A verbatim transcript of the data below is required, images omitted.

** Opening GIVEN ENTRIES block **

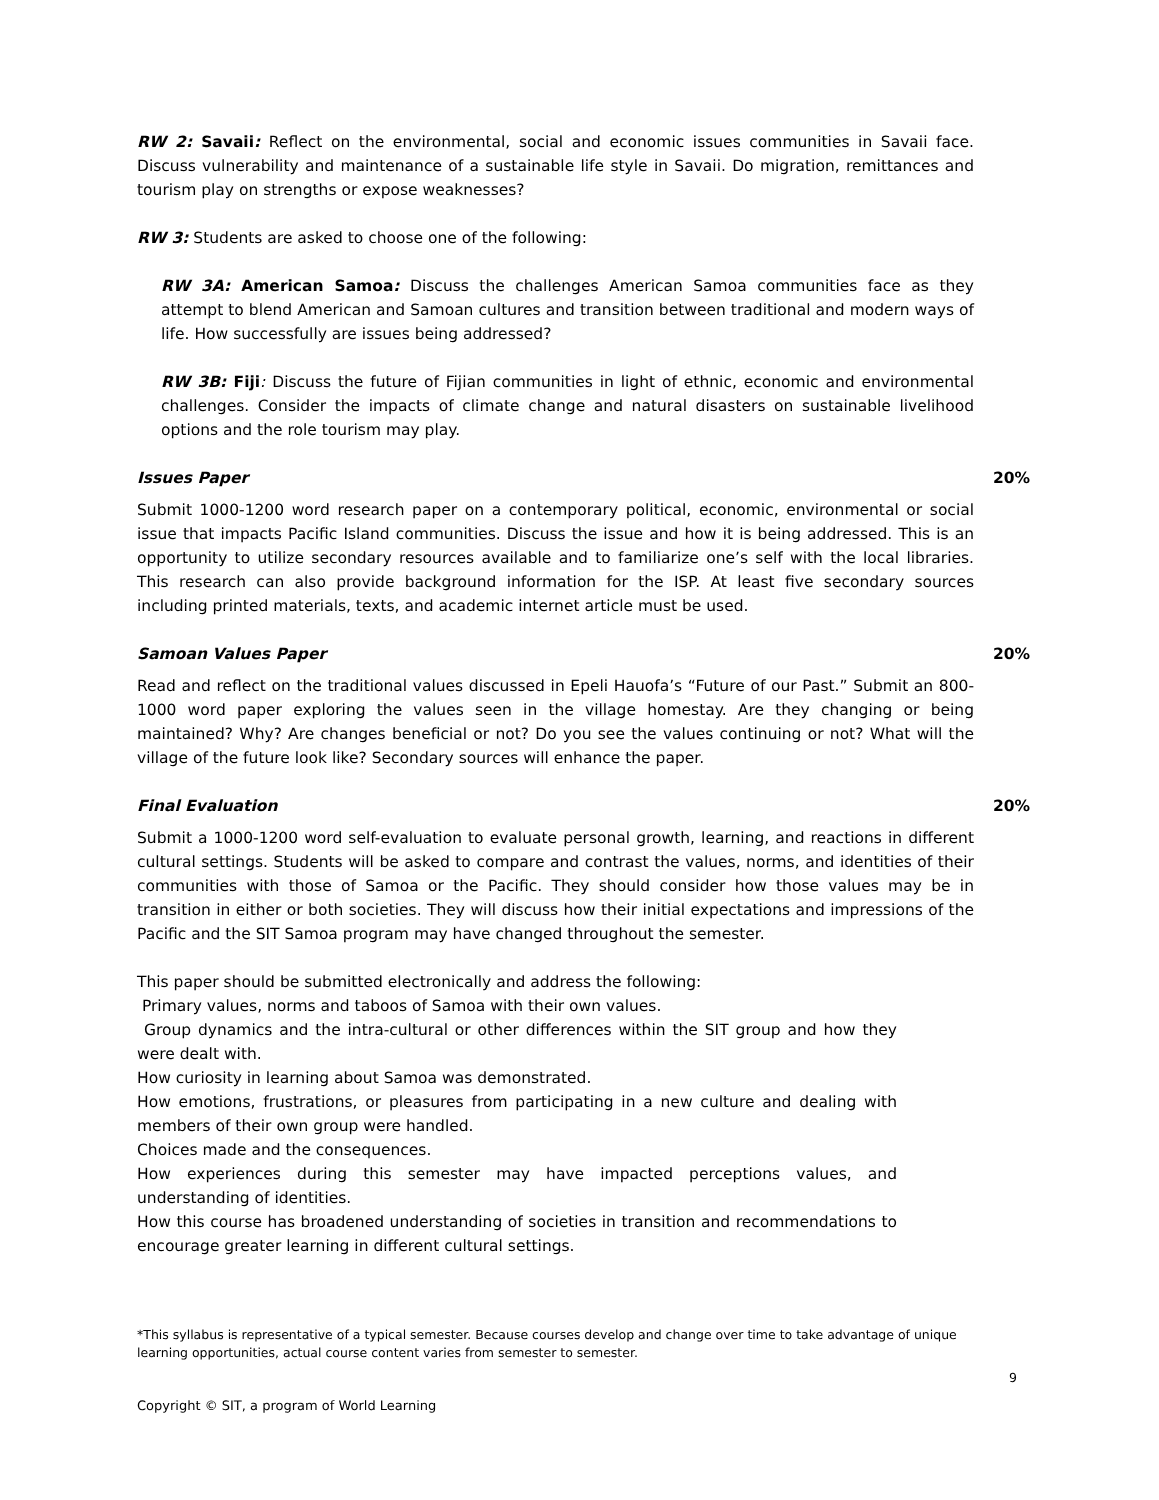RW 2: Savaii: Reflect on the environmental, social and economic issues communities in Savaii face. Discuss vulnerability and maintenance of a sustainable life style in Savaii. Do migration, remittances and tourism play on strengths or expose weaknesses?
RW 3: Students are asked to choose one of the following:
RW 3A: American Samoa: Discuss the challenges American Samoa communities face as they attempt to blend American and Samoan cultures and transition between traditional and modern ways of life. How successfully are issues being addressed?
RW 3B: Fiji: Discuss the future of Fijian communities in light of ethnic, economic and environmental challenges. Consider the impacts of climate change and natural disasters on sustainable livelihood options and the role tourism may play.
Issues Paper 20%
Submit 1000-1200 word research paper on a contemporary political, economic, environmental or social issue that impacts Pacific Island communities. Discuss the issue and how it is being addressed. This is an opportunity to utilize secondary resources available and to familiarize one’s self with the local libraries. This research can also provide background information for the ISP. At least five secondary sources including printed materials, texts, and academic internet article must be used.
Samoan Values Paper 20%
Read and reflect on the traditional values discussed in Epeli Hauofa’s “Future of our Past.” Submit an 800-1000 word paper exploring the values seen in the village homestay. Are they changing or being maintained? Why? Are changes beneficial or not? Do you see the values continuing or not? What will the village of the future look like? Secondary sources will enhance the paper.
Final Evaluation 20%
Submit a 1000-1200 word self-evaluation to evaluate personal growth, learning, and reactions in different cultural settings. Students will be asked to compare and contrast the values, norms, and identities of their communities with those of Samoa or the Pacific. They should consider how those values may be in transition in either or both societies. They will discuss how their initial expectations and impressions of the Pacific and the SIT Samoa program may have changed throughout the semester.
This paper should be submitted electronically and address the following:
Primary values, norms and taboos of Samoa with their own values.
Group dynamics and the intra-cultural or other differences within the SIT group and how they were dealt with.
How curiosity in learning about Samoa was demonstrated.
How emotions, frustrations, or pleasures from participating in a new culture and dealing with members of their own group were handled.
Choices made and the consequences.
How experiences during this semester may have impacted perceptions values, and understanding of identities.
How this course has broadened understanding of societies in transition and recommendations to encourage greater learning in different cultural settings.
*This syllabus is representative of a typical semester. Because courses develop and change over time to take advantage of unique learning opportunities, actual course content varies from semester to semester.
9
Copyright © SIT, a program of World Learning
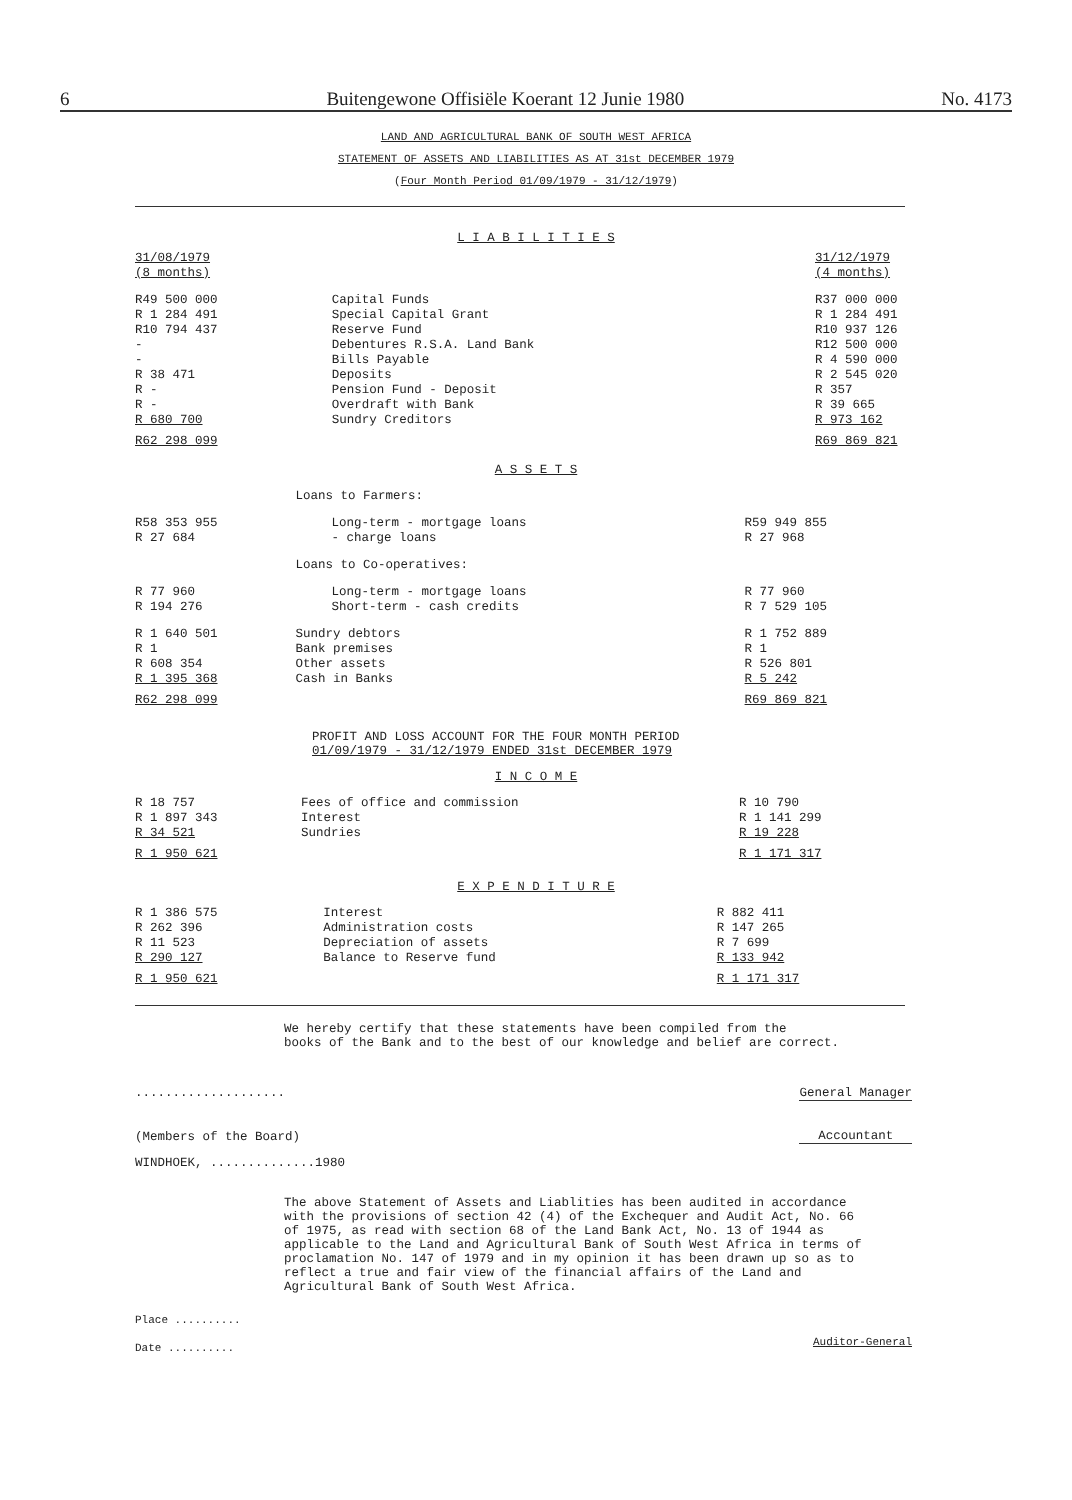6 Buitengewone Offisiële Koerant 12 Junie 1980 No. 4173
LAND AND AGRICULTURAL BANK OF SOUTH WEST AFRICA
STATEMENT OF ASSETS AND LIABILITIES AS AT 31st DECEMBER 1979
(Four Month Period 01/09/1979 - 31/12/1979)
L I A B I L I T I E S
| 31/08/1979 (8 months) | | 31/12/1979 (4 months) |
| R49 500 000 | Capital Funds | R37 000 000 |
| R 1 284 491 | Special Capital Grant | R 1 284 491 |
| R10 794 437 | Reserve Fund | R10 937 126 |
| - | Debentures R.S.A. Land Bank | R12 500 000 |
| - | Bills Payable | R 4 590 000 |
| R 38 471 | Deposits | R 2 545 020 |
| R - | Pension Fund - Deposit | R 357 |
| R - | Overdraft with Bank | R 39 665 |
| R 680 700 | Sundry Creditors | R 973 162 |
| R62 298 099 | | R69 869 821 |
A S S E T S
| | Loans to Farmers: | |
| R58 353 955 | Long-term - mortgage loans | R59 949 855 |
| R 27 684 | - charge loans | R 27 968 |
| | Loans to Co-operatives: | |
| R 77 960 | Long-term - mortgage loans | R 77 960 |
| R 194 276 | Short-term - cash credits | R 7 529 105 |
| R 1 640 501 | Sundry debtors | R 1 752 889 |
| R 1 | Bank premises | R 1 |
| R 608 354 | Other assets | R 526 801 |
| R 1 395 368 | Cash in Banks | R 5 242 |
| R62 298 099 | | R69 869 821 |
PROFIT AND LOSS ACCOUNT FOR THE FOUR MONTH PERIOD
01/09/1979 - 31/12/1979 ENDED 31st DECEMBER 1979
I N C O M E
| R 18 757 | Fees of office and commission | R 10 790 |
| R 1 897 343 | Interest | R 1 141 299 |
| R 34 521 | Sundries | R 19 228 |
| R 1 950 621 | | R 1 171 317 |
E X P E N D I T U R E
| R 1 386 575 | Interest | R 882 411 |
| R 262 396 | Administration costs | R 147 265 |
| R 11 523 | Depreciation of assets | R 7 699 |
| R 290 127 | Balance to Reserve fund | R 133 942 |
| R 1 950 621 | | R 1 171 317 |
We hereby certify that these statements have been compiled from the
books of the Bank and to the best of our knowledge and belief are correct.
....................
(Members of the Board)
WINDHOEK, ..............1980
General Manager
Accountant
The above Statement of Assets and Liablities has been audited in accordance with the provisions of section 42 (4) of the Exchequer and Audit Act, No. 66 of 1975, as read with section 68 of the Land Bank Act, No. 13 of 1944 as applicable to the Land and Agricultural Bank of South West Africa in terms of proclamation No. 147 of 1979 and in my opinion it has been drawn up so as to reflect a true and fair view of the financial affairs of the Land and Agricultural Bank of South West Africa.
Place ..........
Date ..........
Auditor-General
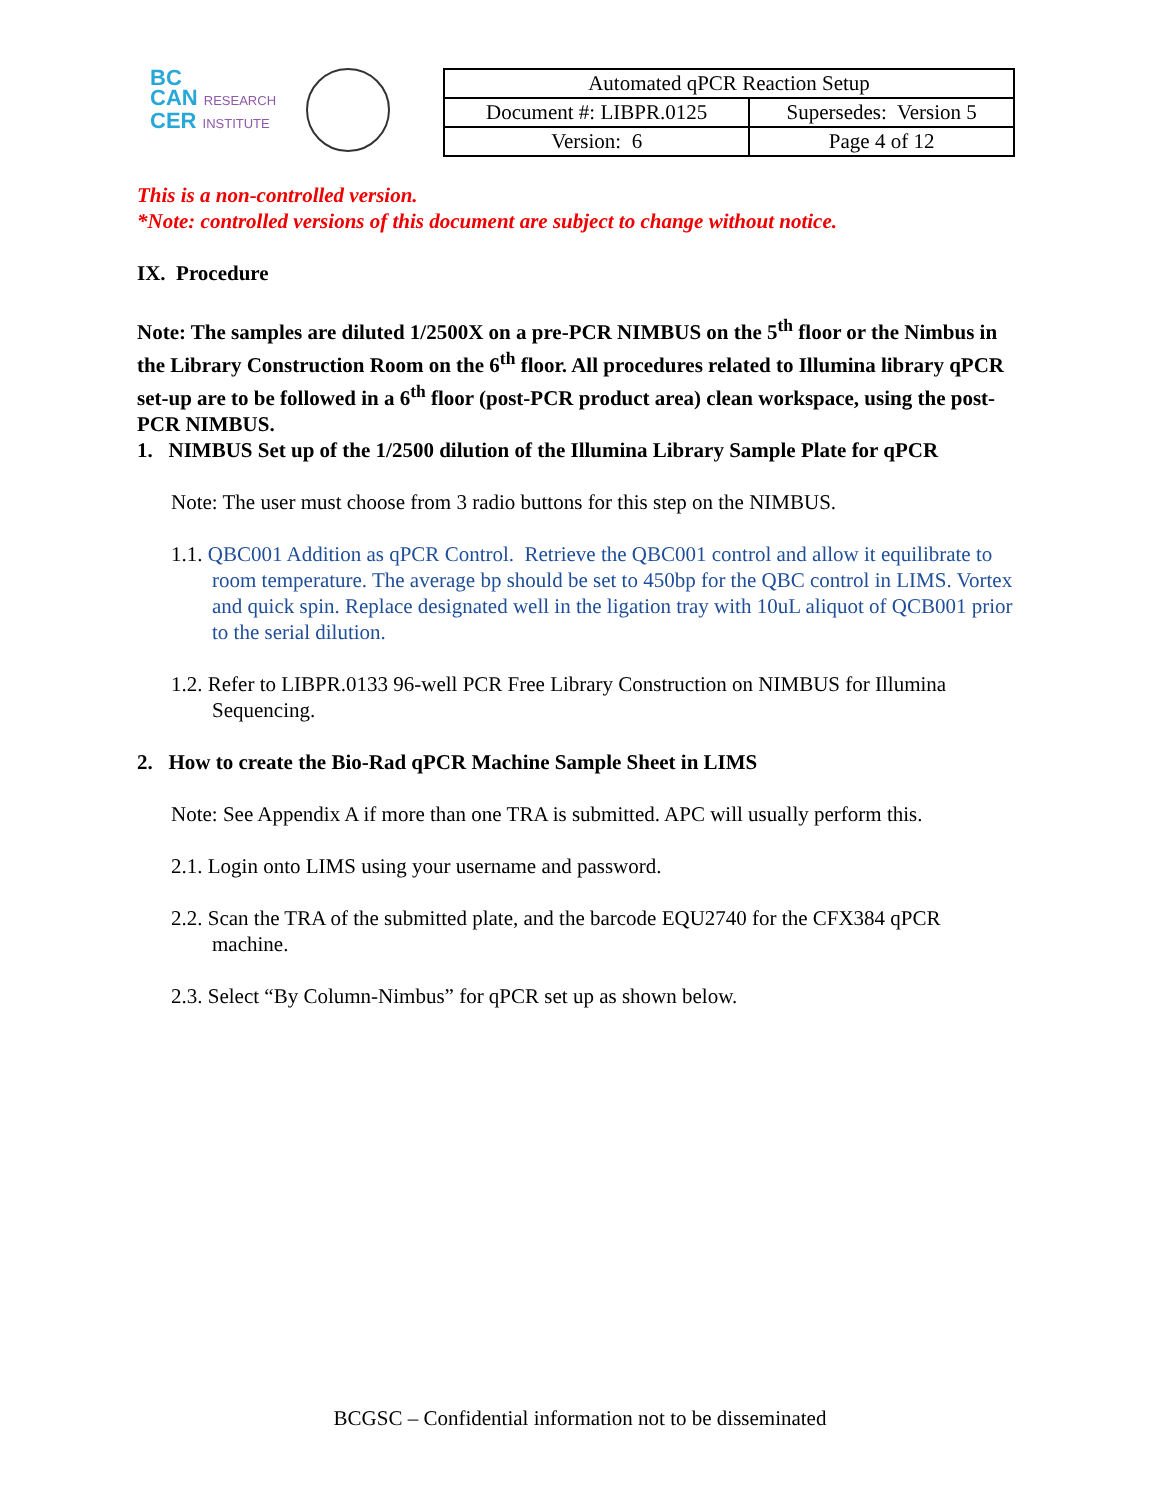BC
CAN RESEARCH
CER INSTITUTE
| Automated qPCR Reaction Setup | |
| Document #: LIBPR.0125 | Supersedes: Version 5 |
| Version: 6 | Page 4 of 12 |
This is a non-controlled version.
*Note: controlled versions of this document are subject to change without notice.
IX. Procedure
Note: The samples are diluted 1/2500X on a pre-PCR NIMBUS on the 5<sup>th</sup> floor or the Nimbus in the Library Construction Room on the 6<sup>th</sup> floor. All procedures related to Illumina library qPCR set-up are to be followed in a 6<sup>th</sup> floor (post-PCR product area) clean workspace, using the post-PCR NIMBUS.
1. NIMBUS Set up of the 1/2500 dilution of the Illumina Library Sample Plate for qPCR
Note: The user must choose from 3 radio buttons for this step on the NIMBUS.
1.1. QBC001 Addition as qPCR Control. Retrieve the QBC001 control and allow it equilibrate to room temperature. The average bp should be set to 450bp for the QBC control in LIMS. Vortex and quick spin. Replace designated well in the ligation tray with 10uL aliquot of QCB001 prior to the serial dilution.
1.2. Refer to LIBPR.0133 96-well PCR Free Library Construction on NIMBUS for Illumina Sequencing.
2. How to create the Bio-Rad qPCR Machine Sample Sheet in LIMS
Note: See Appendix A if more than one TRA is submitted. APC will usually perform this.
2.1. Login onto LIMS using your username and password.
2.2. Scan the TRA of the submitted plate, and the barcode EQU2740 for the CFX384 qPCR machine.
2.3. Select “By Column-Nimbus” for qPCR set up as shown below.
BCGSC – Confidential information not to be disseminated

** Closing GIVEN ENTRIES block **

RESULT BELOW:
RW 2: Savaii: Reflect on the environmental, social and economic issues communities in Savaii face. Discuss vulnerability and maintenance of a sustainable life style in Savaii. Do migration, remittances and tourism play on strengths or expose weaknesses?
RW 3: Students are asked to choose one of the following:
RW 3A: American Samoa: Discuss the challenges American Samoa communities face as they attempt to blend American and Samoan cultures and transition between traditional and modern ways of life. How successfully are issues being addressed?
RW 3B: Fiji: Discuss the future of Fijian communities in light of ethnic, economic and environmental challenges. Consider the impacts of climate change and natural disasters on sustainable livelihood options and the role tourism may play.
Issues Paper 20%
Submit 1000-1200 word research paper on a contemporary political, economic, environmental or social issue that impacts Pacific Island communities. Discuss the issue and how it is being addressed. This is an opportunity to utilize secondary resources available and to familiarize one’s self with the local libraries. This research can also provide background information for the ISP. At least five secondary sources including printed materials, texts, and academic internet article must be used.
Samoan Values Paper 20%
Read and reflect on the traditional values discussed in Epeli Hauofa’s “Future of our Past.” Submit an 800-1000 word paper exploring the values seen in the village homestay. Are they changing or being maintained? Why? Are changes beneficial or not? Do you see the values continuing or not? What will the village of the future look like? Secondary sources will enhance the paper.
Final Evaluation 20%
Submit a 1000-1200 word self-evaluation to evaluate personal growth, learning, and reactions in different cultural settings. Students will be asked to compare and contrast the values, norms, and identities of their communities with those of Samoa or the Pacific. They should consider how those values may be in transition in either or both societies. They will discuss how their initial expectations and impressions of the Pacific and the SIT Samoa program may have changed throughout the semester.
This paper should be submitted electronically and address the following:
Primary values, norms and taboos of Samoa with their own values.
Group dynamics and the intra-cultural or other differences within the SIT group and how they were dealt with.
How curiosity in learning about Samoa was demonstrated.
How emotions, frustrations, or pleasures from participating in a new culture and dealing with members of their own group were handled.
Choices made and the consequences.
How experiences during this semester may have impacted perceptions values, and understanding of identities.
How this course has broadened understanding of societies in transition and recommendations to encourage greater learning in different cultural settings.
*This syllabus is representative of a typical semester. Because courses develop and change over time to take advantage of unique learning opportunities, actual course content varies from semester to semester.
9
Copyright © SIT, a program of World Learning
6 Buitengewone Offisiële Koerant 12 Junie 1980 No. 4173
LAND AND AGRICULTURAL BANK OF SOUTH WEST AFRICA
STATEMENT OF ASSETS AND LIABILITIES AS AT 31st DECEMBER 1979
(Four Month Period 01/09/1979 - 31/12/1979)
L I A B I L I T I E S
| 31/08/1979 (8 months) | | 31/12/1979 (4 months) |
| R49 500 000 | Capital Funds | R37 000 000 |
| R 1 284 491 | Special Capital Grant | R 1 284 491 |
| R10 794 437 | Reserve Fund | R10 937 126 |
| - | Debentures R.S.A. Land Bank | R12 500 000 |
| - | Bills Payable | R 4 590 000 |
| R 38 471 | Deposits | R 2 545 020 |
| R - | Pension Fund - Deposit | R 357 |
| R - | Overdraft with Bank | R 39 665 |
| R 680 700 | Sundry Creditors | R 973 162 |
| R62 298 099 | | R69 869 821 |
A S S E T S
| | Loans to Farmers: | |
| R58 353 955 | Long-term - mortgage loans | R59 949 855 |
| R 27 684 | - charge loans | R 27 968 |
| | Loans to Co-operatives: | |
| R 77 960 | Long-term - mortgage loans | R 77 960 |
| R 194 276 | Short-term - cash credits | R 7 529 105 |
| R 1 640 501 | Sundry debtors | R 1 752 889 |
| R 1 | Bank premises | R 1 |
| R 608 354 | Other assets | R 526 801 |
| R 1 395 368 | Cash in Banks | R 5 242 |
| R62 298 099 | | R69 869 821 |
PROFIT AND LOSS ACCOUNT FOR THE FOUR MONTH PERIOD
01/09/1979 - 31/12/1979 ENDED 31st DECEMBER 1979
I N C O M E
| R 18 757 | Fees of office and commission | R 10 790 |
| R 1 897 343 | Interest | R 1 141 299 |
| R 34 521 | Sundries | R 19 228 |
| R 1 950 621 | | R 1 171 317 |
E X P E N D I T U R E
| R 1 386 575 | Interest | R 882 411 |
| R 262 396 | Administration costs | R 147 265 |
| R 11 523 | Depreciation of assets | R 7 699 |
| R 290 127 | Balance to Reserve fund | R 133 942 |
| R 1 950 621 | | R 1 171 317 |
We hereby certify that these statements have been compiled from the
books of the Bank and to the best of our knowledge and belief are correct.
....................
(Members of the Board)
WINDHOEK, ..............1980
General Manager
Accountant
The above Statement of Assets and Liablities has been audited in accordance with the provisions of section 42 (4) of the Exchequer and Audit Act, No. 66 of 1975, as read with section 68 of the Land Bank Act, No. 13 of 1944 as applicable to the Land and Agricultural Bank of South West Africa in terms of proclamation No. 147 of 1979 and in my opinion it has been drawn up so as to reflect a true and fair view of the financial affairs of the Land and Agricultural Bank of South West Africa.
Place ..........
Date ..........
Auditor-General
BC
CAN RESEARCH
CER INSTITUTE
| Automated qPCR Reaction Setup | |
| Document #: LIBPR.0125 | Supersedes: Version 5 |
| Version: 6 | Page 4 of 12 |
This is a non-controlled version.
*Note: controlled versions of this document are subject to change without notice.
IX. Procedure
Note: The samples are diluted 1/2500X on a pre-PCR NIMBUS on the 5<sup>th</sup> floor or the Nimbus in the Library Construction Room on the 6<sup>th</sup> floor. All procedures related to Illumina library qPCR set-up are to be followed in a 6<sup>th</sup> floor (post-PCR product area) clean workspace, using the post-PCR NIMBUS.
1. NIMBUS Set up of the 1/2500 dilution of the Illumina Library Sample Plate for qPCR
Note: The user must choose from 3 radio buttons for this step on the NIMBUS.
1.1. QBC001 Addition as qPCR Control. Retrieve the QBC001 control and allow it equilibrate to room temperature. The average bp should be set to 450bp for the QBC control in LIMS. Vortex and quick spin. Replace designated well in the ligation tray with 10uL aliquot of QCB001 prior to the serial dilution.
1.2. Refer to LIBPR.0133 96-well PCR Free Library Construction on NIMBUS for Illumina Sequencing.
2. How to create the Bio-Rad qPCR Machine Sample Sheet in LIMS
Note: See Appendix A if more than one TRA is submitted. APC will usually perform this.
2.1. Login onto LIMS using your username and password.
2.2. Scan the TRA of the submitted plate, and the barcode EQU2740 for the CFX384 qPCR machine.
2.3. Select “By Column-Nimbus” for qPCR set up as shown below.
BCGSC – Confidential information not to be disseminated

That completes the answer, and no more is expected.